La venue de l’an 2000 avait suscité beaucoup de publications (y compris au rayon informatique, avec le très populaire « bug de l’an 2000 »), mais je ne me souviens pas avoir vu des rayons de librairie sobrement nommés « 2000 ».
Cela se rencontre avec l’année 2012.
La célèbre prophétie Maya qui situe la fin du monde en 2012, popularisée par José Argüelles (Le facteur maya, 1987) et quelques autres, est donc devenue un rayon de librairie à part entière (ci-dessus, le rayon en question dans une grande surface Cultura), situé entre les ouvrages de « développement personnel » et ceux qui veulent nous convaincre de l’existence des anges gardiens (sans vraiment expliquer les défaillances de ces derniers dans certains milieux sociaux, pays, ou dans certaines situations politiques précises).
Je suppose que ce rayon 2012 va être amené à augmenter en volume au cours de l’année.
On y trouve de tout : du martien, de l’accident cosmologique, des chutes de météorites, des collisions avec des planètes cachées, le retour du Christ, et que sais-je encore. C’est la particularité de cette fin du monde-là, à mon avis : l’instant fait consensus et tout un secteur de l’édition s’y est opportunément engagée, mais les modalités de ce qui est censé arriver diffèrent beaucoup d’un auteur à l’autre.
On commence à voir fleurir des ouvrages plus critiques : Alain Cirou (Ciel et Espace) nous dit que « la fin du monde n’aura pas lieu » et Pascal Bruckner s’insurge des menaces de désastre qui sont brandies par les écologistes dans le but de sensibiliser au tri sélectif ou aux énergies propres (curieux d’en connaître l’argumentation, j’ai acheté ce livre mais pas encore lu).
On remarque que le livre d’Alain Cirou nous rassure par son titre tout en appâtant le chaland par une couverture cataclysmique : la fin du monde n’aura pas lieu, mais cette nouvelle rassurante est moins vendeuse, moins apte à faire ressentir un petit frisson au lecteur, que la promesse visuelle du désastre.
Pas étonnant que la fiction — la science-fiction — exploite ce thème aussi.
On trouve en ce moment des dizaines de livres différents sur le thème, avec une nette prédilection, me semble-t-il, pour les histoires de zombies.

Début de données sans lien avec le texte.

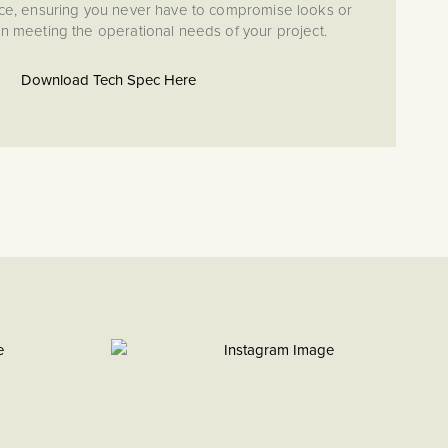
ce, ensuring you never have to compromise looks or
en meeting the operational needs of your project.
Download Tech Spec Here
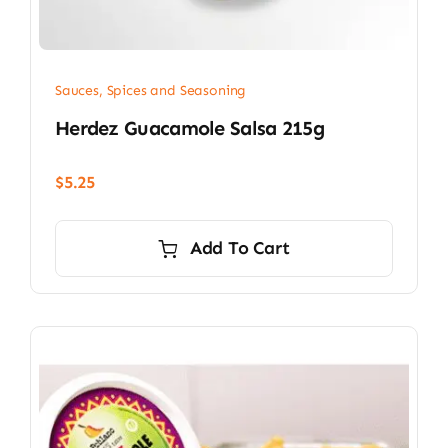
Sauces, Spices and Seasoning
Herdez Guacamole Salsa 215g
$
5.25
Add To Cart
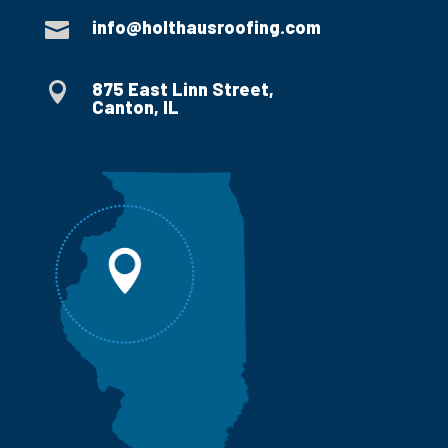
info@holthausroofing.com

875 East Linn Street,

Canton, IL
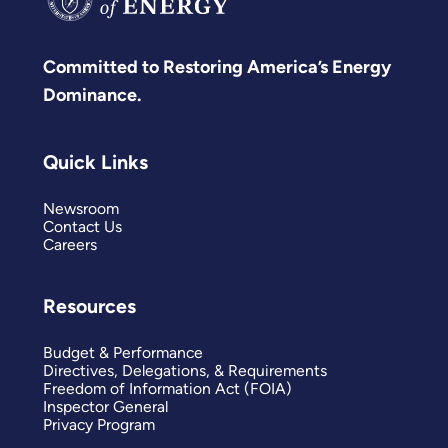
Committed to Restoring America’s Energy
Dominance.
Quick Links
Newsroom
Contact Us
Careers
Resources
Budget & Performance
Directives, Delegations, & Requirements
Freedom of Information Act (FOIA)
Inspector General
Privacy Program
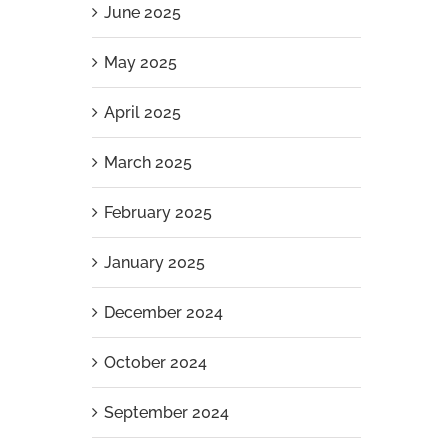
June 2025
May 2025
April 2025
March 2025
February 2025
January 2025
December 2024
October 2024
September 2024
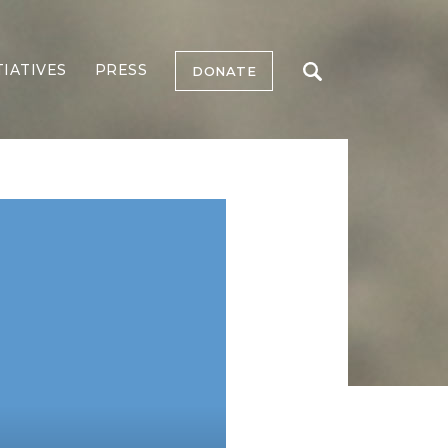
TIATIVES
PRESS
DONATE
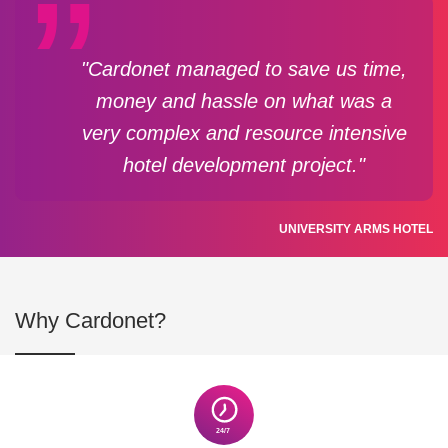
"Cardonet managed to save us time,
money and hassle on what was a
very complex and resource intensive
hotel development project."
UNIVERSITY ARMS HOTEL
Why Cardonet?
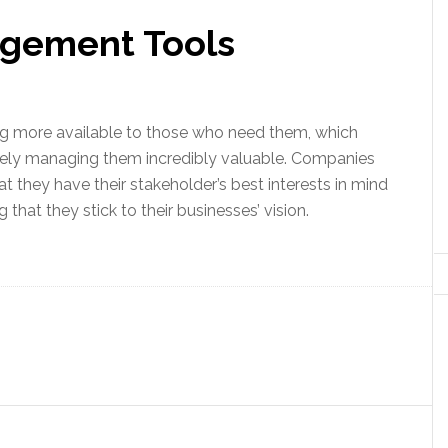
agement Tools
ng more available to those who need them, which
ely managing them incredibly valuable. Companies
t they have their stakeholder’s best interests in mind
 that they stick to their businesses’ vision.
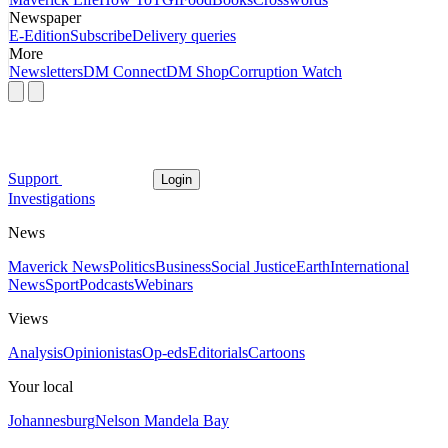
Newspaper
E-Edition
Subscribe
Delivery queries
More
Newsletters
DM Connect
DM Shop
Corruption Watch
Support
Login
Investigations
News
Maverick News
Politics
Business
Social Justice
Earth
International
News
Sport
Podcasts
Webinars
Views
Analysis
Opinionistas
Op-eds
Editorials
Cartoons
Your local
Johannesburg
Nelson Mandela Bay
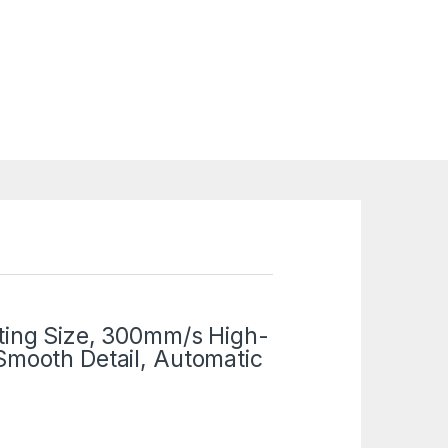
ting Size, 300mm/s High-
Smooth Detail, Automatic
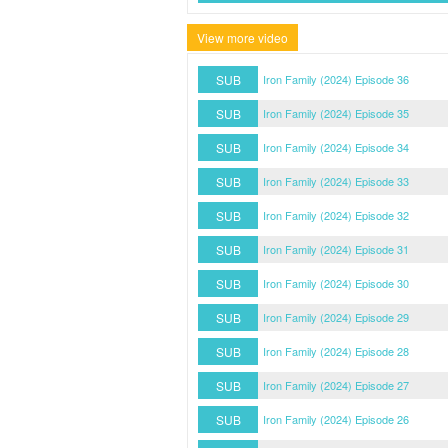
View more video
SUB
Iron Family (2024) Episode 36
SUB
Iron Family (2024) Episode 35
SUB
Iron Family (2024) Episode 34
SUB
Iron Family (2024) Episode 33
SUB
Iron Family (2024) Episode 32
SUB
Iron Family (2024) Episode 31
SUB
Iron Family (2024) Episode 30
SUB
Iron Family (2024) Episode 29
SUB
Iron Family (2024) Episode 28
SUB
Iron Family (2024) Episode 27
SUB
Iron Family (2024) Episode 26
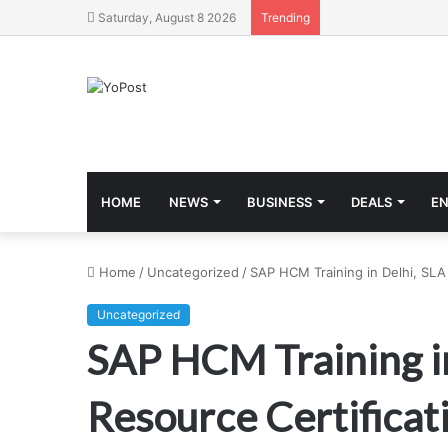
Saturday, August 8 2026
Trending
HOME
NEWS
BUSINESS
DEALS
E
Home
/
Uncategorized
/
SAP HCM Training in Delhi, SLA 
Uncategorized
SAP HCM Training in
Resource Certificati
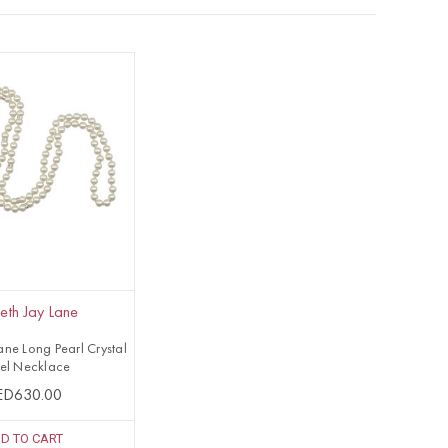
eth Jay Lane
ane Long Pearl Crystal
sel Necklace
ED630.00
D TO CART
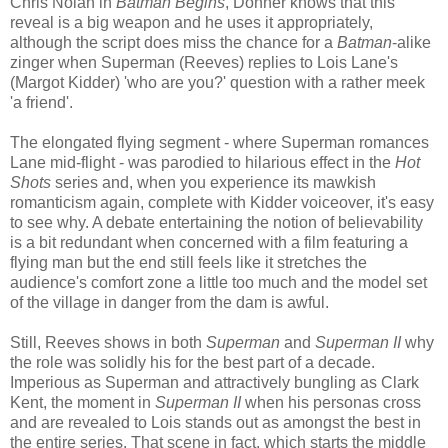
Chris Nolan in
Batman Begins
, Donner knows that this
reveal is a big weapon and he uses it appropriately,
although the script does miss the chance for a
Batman
-alike
zinger when Superman (Reeves) replies to Lois Lane's
(Margot Kidder) 'who are you?' question with a rather meek
'a friend'.
The elongated flying segment - where Superman romances
Lane mid-flight - was parodied to hilarious effect in the
Hot
Shots
series and, when you experience its mawkish
romanticism again, complete with Kidder voiceover, it's easy
to see why. A debate entertaining the notion of believability
is a bit redundant when concerned with a film featuring a
flying man but the end still feels like it stretches the
audience's comfort zone a little too much and the model set
of the village in danger from the dam is awful.
Still, Reeves shows in both
Superman
and
Superman II
why
the role was solidly his for the best part of a decade.
Imperious as Superman and attractively bungling as Clark
Kent, the moment in
Superman II
when his personas cross
and are revealed to Lois stands out as amongst the best in
the entire series. That scene in fact, which starts the middle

Je n’ai repéré qu’un seul « beau livre » pour l’instant, Le dernier jours des dinosaures, par Igor et Grichka Bogdanov (et, surtout, même si son nom est écrit en petit, par l’illustrateur Laurent Charlatte), qui présente des fins du monde passées, en recourant à des scènes à l’esthétique spectaculaire où les évènements surviennent de manière brutale et cinématographique. Le propos du livre est, me semble-t-il, de dire que si cela a déjà eu lieu, alors cela arrivera à nouveau, notre monde connaîtra des désastres identiques dans le futur. Nous sommes donc toujours dans le sujet.